Expressing this anxiety seems to me to imply that an intellectual’s duty to self comes before an allegiance to a class.
Turner had a sense of the atrophy of working-class radicalism. In the democracies labour movements had become ‘reformist and empirical’; their political development stunted rather than stimulated by their economic and political victories. In a 1960 essay he refers to ‘the suffocating feather beds of the welfare state’ and in 1959 argued that in a time of affluent complacency it was necessary for someone to keep democratic values alive. Manning Clark seems to have given this disillusion a new dimension: by 1966 Turner saw behind the comfort of post-war Australia a strain of a spiritual kind. The ‘Retreat from Reason’ to absurdism and sensation was a response to:
a situation in which men confront the possibility of their involuntary participation in the mega-death race, in which they seem no longer able to control the productive and political machines they have made. Those who think of their condition rationalise it in the form of determinism and absurdism; those who do not, relax and enjoy their fate.

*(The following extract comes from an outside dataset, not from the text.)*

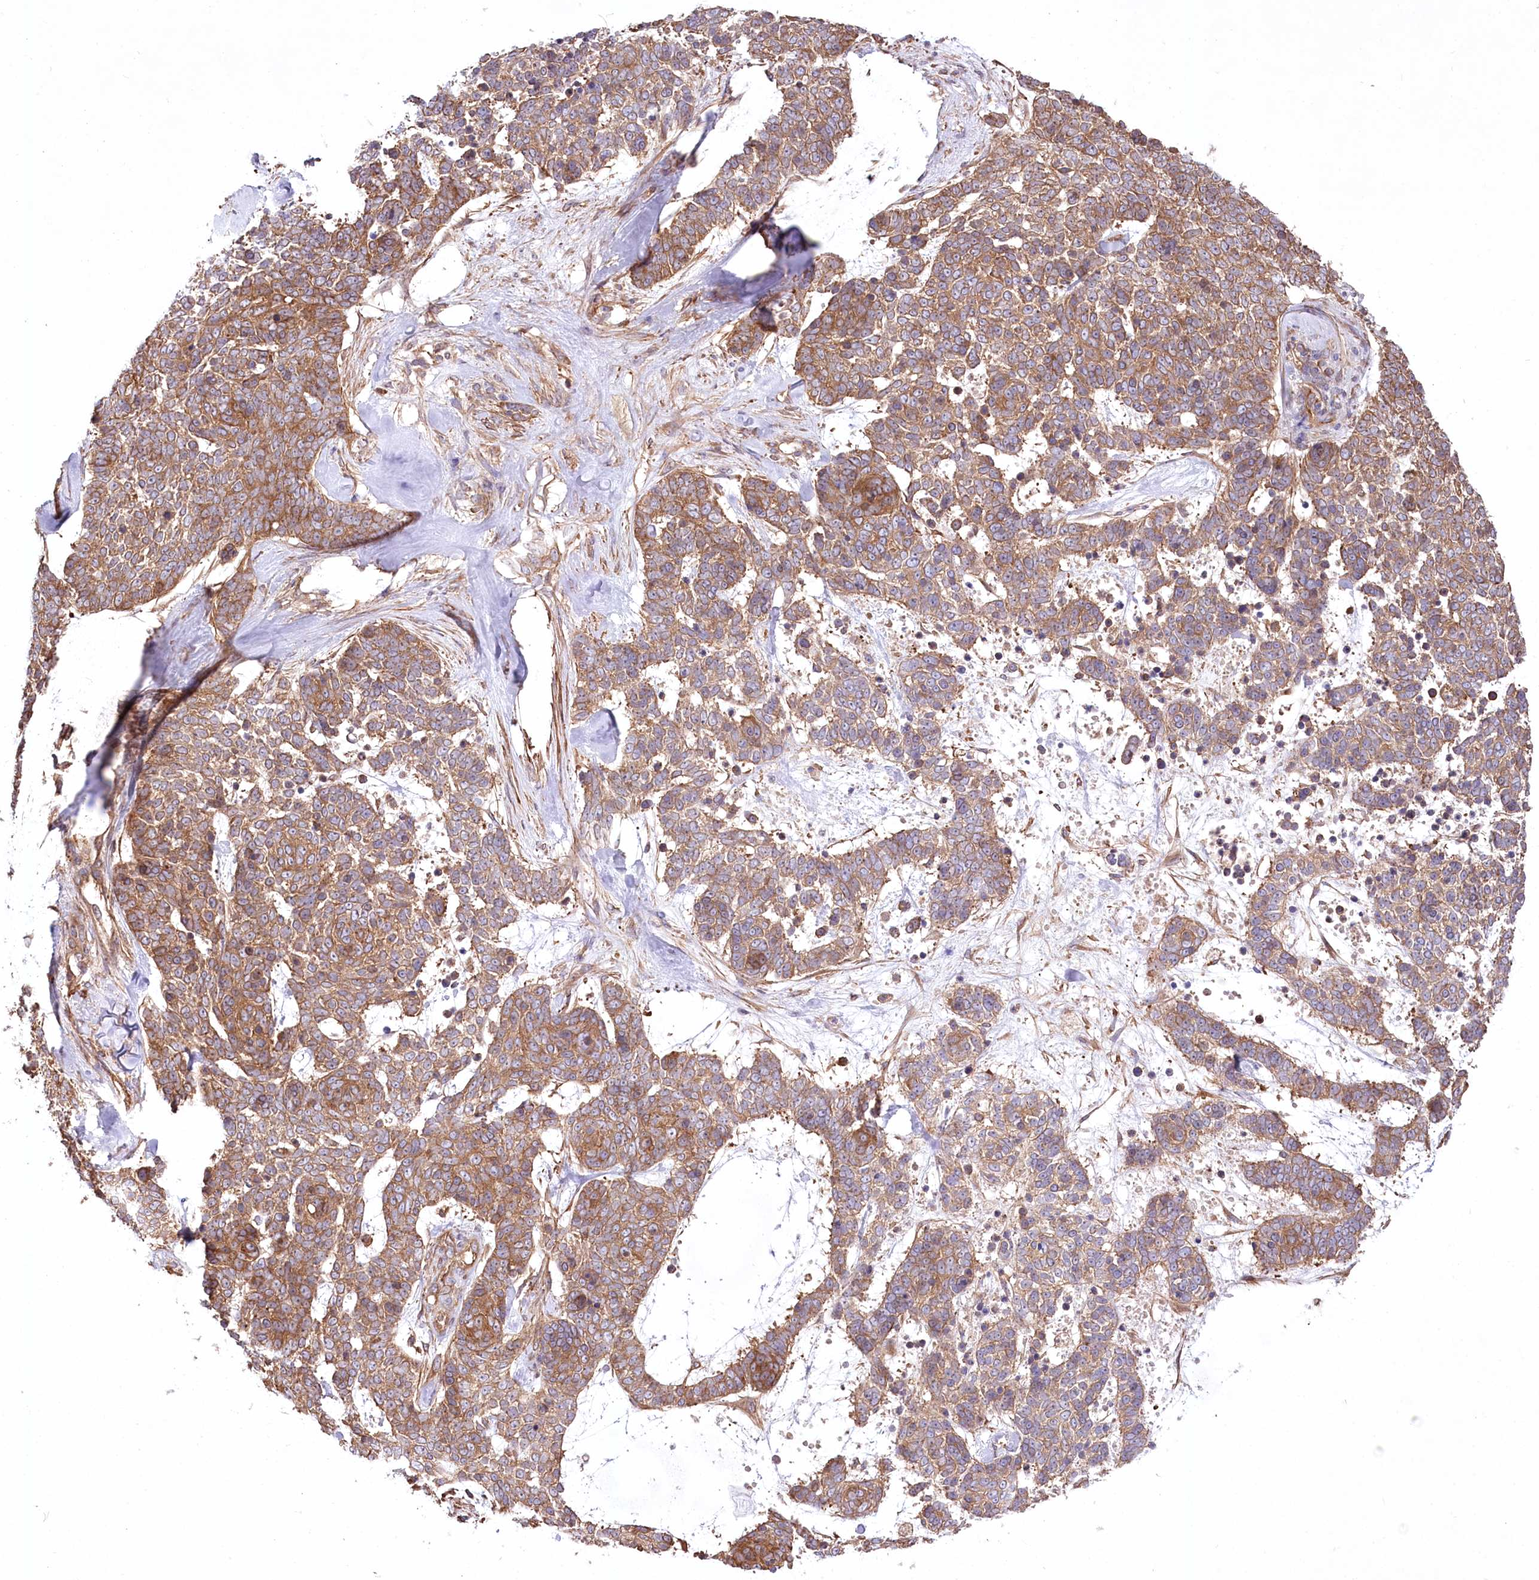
{"staining": {"intensity": "moderate", "quantity": ">75%", "location": "cytoplasmic/membranous"}, "tissue": "skin cancer", "cell_type": "Tumor cells", "image_type": "cancer", "snomed": [{"axis": "morphology", "description": "Basal cell carcinoma"}, {"axis": "topography", "description": "Skin"}], "caption": "Protein expression analysis of human skin cancer (basal cell carcinoma) reveals moderate cytoplasmic/membranous staining in about >75% of tumor cells.", "gene": "UMPS", "patient": {"sex": "female", "age": 81}}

Turner took from Clark a language with which to express his political disappointment, a language which universalised his frustration. He agreed with Clark that the promise of politics and material progress had been spiritually empty. Critical intellectuals were now confronting problems that could not be solved by existing political instruments. The eve of the anti-War movement saw Turner· at his most pessimistic, ready to follow Clark in a retreat from politics.
His students helped save him with their more articulate rejection of mainstream society, the subject of ‘The politics of action’ (1968). Their refusals, he hoped, would clear the way to an alternative form of political expression. By 1970 he had seen it in action in ‘The Vietnam Moratorium’, the shortest but happiest piece in the collection. It was in that year that he felt able to answer the challenge of Clark’s pessimism. There was a point to politics and reform. It was to bring about a state of material security in which it was possible to acknowledge and explore the limitations of the human condition. The essay on Manning Clark is the most confident and judicious· working out of the relationship. between his populism and his intellectualism, that is, between his Marxist ambivalence about popular materialism and his sense of despair at the Stalinist debacle. Perhaps this point about belief should be balanced by one about milieu and audience. I’m thinking of Turner’s valedictory compliment to Outlook in the same year, that it had ‘provided a refuge, a place for many of us to examine, and to lick our wounds of 1956’.
But the Clark essay also led Turner further from an avowal of radical nationalism, except by recourse to a rereading of the canon of painting and writing which proclaimed the ‘identification of the Australian tradition. with pre-Christian and Christian traditions, sanctified by age, the transformation of legend into myth’. But this re-reading conceded much – a once demotic and politically celebrated canon became acceptable as intellectual culture. This is a long way from the radical and popular nationalism of the Australian Book Society, the party assignment that Turner seems to have relished most.
If radical nationalism became a more abstract and all-inclusive notion in order to survive in a more plural society, if avowing it became more a matter of loyalty to his generation than a programmatic commitment, then the readers of this collection are not the losers. The essays on female history, cultural policy, Aborigines, graffiti and children’s rhymes show a diversity, responsiveness and generosity that is unmatched by any social critic of the left or the right. Some pieces’ teaching value will survive a long time; they were written for a general audience, by a warm and intelligent man.